## Prompt 1:
From the forum thread about DIY LED lighting, list every store that is given with a street number, along with its address.
## Prompt 2:
Put this sentence from the forum thread about DIY LED lighting into Spanish: "The majority of the products are easily found from online retailers from the states."
## Prompt 3:
Carry on the forum thread about DIY LED lighting from the point where it stops.

## Source extract:

# diy led lighting



## dp12345

do anybody knows where to buy led accessories in toronto for a diy ledlighting.

thanks
dp


----------



## gucci17

What's wrong with purchasing all the parts from the states? The majority of the products are easily found from online retailers from the states.


----------



## altcharacter

If you're looking for LED goodies try Sayal.com


----------



## Qualitycontrol

Sayal does not have the selection. You need to use places like Heatsinkusa.com and ledgroupbuy.com

I have a whole list of store and places to go online as I put together a full retro


----------



## vdubber

Sayal Electronics - 3791 Victoria Park Ave, 
Active Surplus Electronics - 347 Queen Street West
Home Hardware - 304 College Street Location
Creatron - 255 College St

The home hardware is my favourite for LED's and resistors. i bought some 3W Cree LEDs for a few bucks i think


----------



## k2x5

Digikey
Mouser Electronics


----------



## Will

www.rapidled.com
www.boostled.com
worth browsing


----------



## kuopan

i saw this link before.

http://toronto.kijiji.ca/c-buy-and-...rium-interior-exterior-car-W0QQAdIdZ357432225


----------



## Mr. Scruples

vdubber said:


> *Active Surplus Electronics - 347 Queen Street West*


This.

If Active Surplus doesn't have it, you don't need it


----------



## altcharacter

Active surplus doesn't have LED's for FW or SW tanks. And yes I need it!!!!


----------



## gtafragger

Depending on how much lighting you want try rapid LED and check out rickets reef on youtube. He is from canada. It is a bit more expensive but worth it if you need the lighting.


----------



## Fishfur

I saw some nice LEDs in Sesco the other day. They're on Queen Elizabeth Blvd., just east of Islington, south of the Queensway.. it runs paralell with the QEW. About all I know is that the lights were rated at 6500 K, but the guy was alone and very busy and did not have time to indulge my curiosity since I was not buying any. 

I don't know the brand, but he had kits to go with them.. I was going to ask on here if anyone could tell me if there a great difference between one manufucturer and another for LEDs if they all were 6500 K. It also gave a lumens number, but I can't recall what it was, and I also don't know enough about these things to know how important the lumens would be. If anyone can tell me, I'd sure like to know.

## Data provided:
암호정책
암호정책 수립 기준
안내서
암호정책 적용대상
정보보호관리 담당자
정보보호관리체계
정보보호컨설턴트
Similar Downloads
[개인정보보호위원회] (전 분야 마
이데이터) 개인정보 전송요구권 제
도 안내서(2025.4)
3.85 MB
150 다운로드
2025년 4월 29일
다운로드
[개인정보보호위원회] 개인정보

...

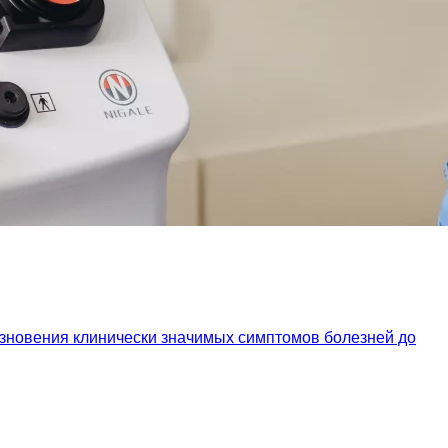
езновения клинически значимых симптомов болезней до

## Your response 1:
Sayal Electronics, 3791 Victoria Park Ave
Active Surplus Electronics, 347 Queen Street West
Home Hardware, 304 College Street
Creatron, 255 College St

## Your response 2:
La mayoría de los productos se encuentran fácilmente en tiendas en línea de Estados Unidos.

## Your response 3:
----------



## gtafragger

*If you want serious growth RapidLED.com*

Rapid Led will get you serious growth. Get a solderless kit if you're not good with soldering. Normal LED's are .5watts per led. Rapid led's are 5Watts per led. They are SOOOOOO bright.  I have them as supplementary lighting on a reeftank where my frag rack is just to grow corals 3X faster then my 4 bulb t5-ho's. Maybe you don't need as much growth but its up to you


----------



## Fishfur

Thanks.. I learned how to solder, long ago.. and I'm good with picky details. I think I could pick it up again. But I think it will be awhile yet before I invest in LEDs. Currently I'm building something much less high tech, but less expensive too. 

Have to admit,though, the LEDs have a lot of advantages, once you get the kind with output sufficient to grow plants, being so much cheaper to run than anything else. Btw, I recall now the lumen rating on the LEDs I saw was 200 and ?, which is much, much less than the ones that will grow plants. I guess you really do get what you pay for.. hardly surprising.

Thanks for the info.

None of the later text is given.